Search code examples
c#asp.netsql-serversql-server-2005tag-cloud

Suggestion for a tag cloud algorithm


I have a MSSQL 2005 table:

[Companies](
    [CompanyID] [int] IDENTITY(1,1) NOT NULL,
    [Title] [nvarchar](128),
    [Description] [nvarchar](256),
    [Keywords] [nvarchar](256)
)

I want to generate a tag cloud for this companies. But I've saved all keywords in one column separated by commas. Any suggestions for how to generate tag cloud by most used keywords. There could be millions of companies approx ten keywords per company.

Thank you.


Solution

  • Step 1: separate the keywords into a proper relation (table).

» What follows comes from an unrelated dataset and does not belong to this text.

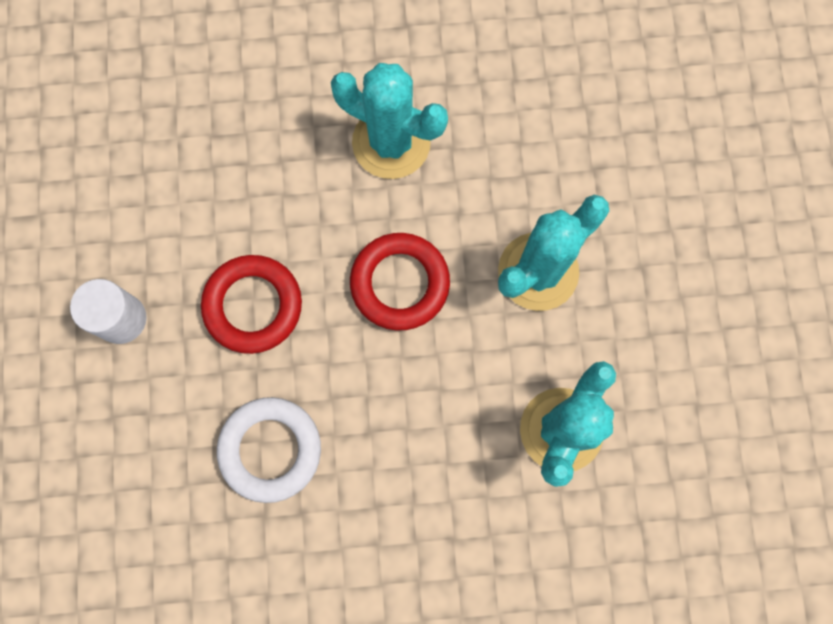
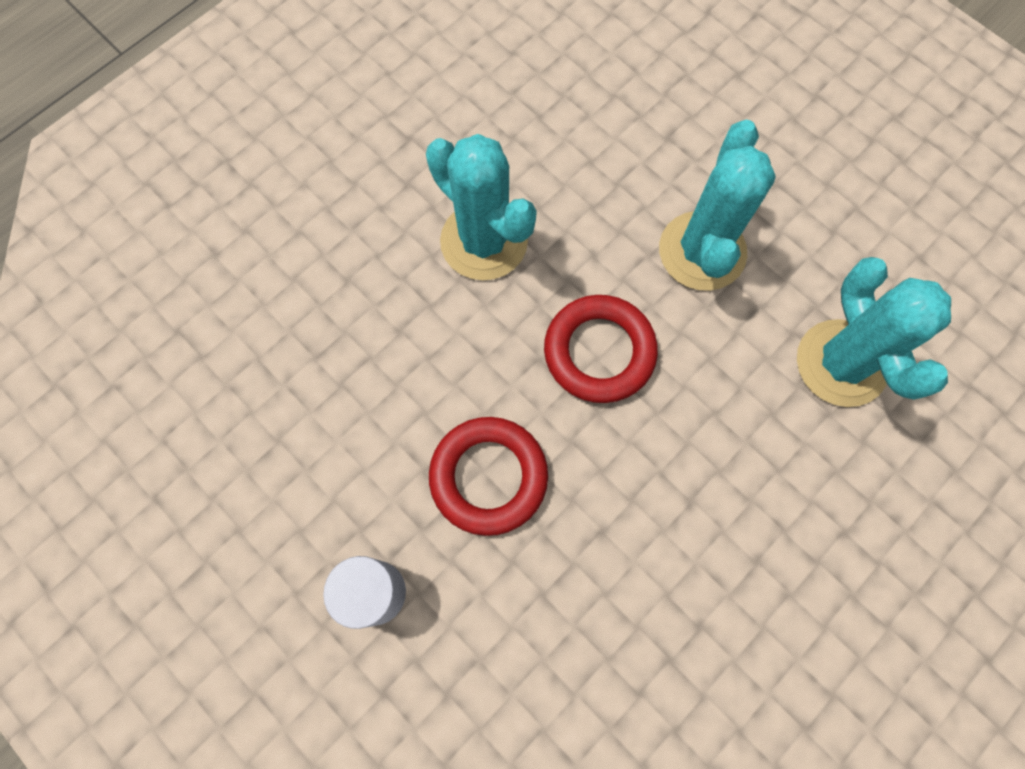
camera: 40 degrees left, 5 degrees down
white ring [217,397,321,503] -> none
turquoise cactus [331,63,448,179] -> turquoise cactus turned 60 degrees clockwise [426,134,537,280]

    CREATE TABLE Keywords (KeywordID int IDENTITY(1,1) NOT NULL
      , Keyword NVARCHAR(256)
      , constraint KeywordsPK primary key (KeywordID)
      , constraint KeywordsUnique unique (Keyword));
    

    Step 2: Map the many-to-many relation between companies and tags into a separate table, like all many-to-many relations:

    CREATE TABLE CompanyKeywords (
       CompanyID int not null
       , KeywordID int not null
       , constraint CompanyKeywords primary key (KeywordID, CompanyID)
       , constraint CompanyKeyword_FK_Companies
          foreign key (CompanyID)
          references Companies(CompanyID)
       , constraint CompanyKeyword_FK_Keywords
          foreign key (KeywordID)
          references Keywords (KeywordID));
    

    Step 3: Use a simple GROUP BY query to generate the 'cloud' (by example taking the 'cloud' to mean the most common 100 tags):

    with cte as (
    SELECT TOP 100 KeywordID, count(*) as Count
    FROM CompanyKeywords
    group by KeywordID
    order by count(*) desc)
    select k.Keyword, c.Count
    from cte c
    join Keyword k on c.KeywordID = k.KeywordID;
    

    Step 4: cache the result as it changes seldom and it computes expensively.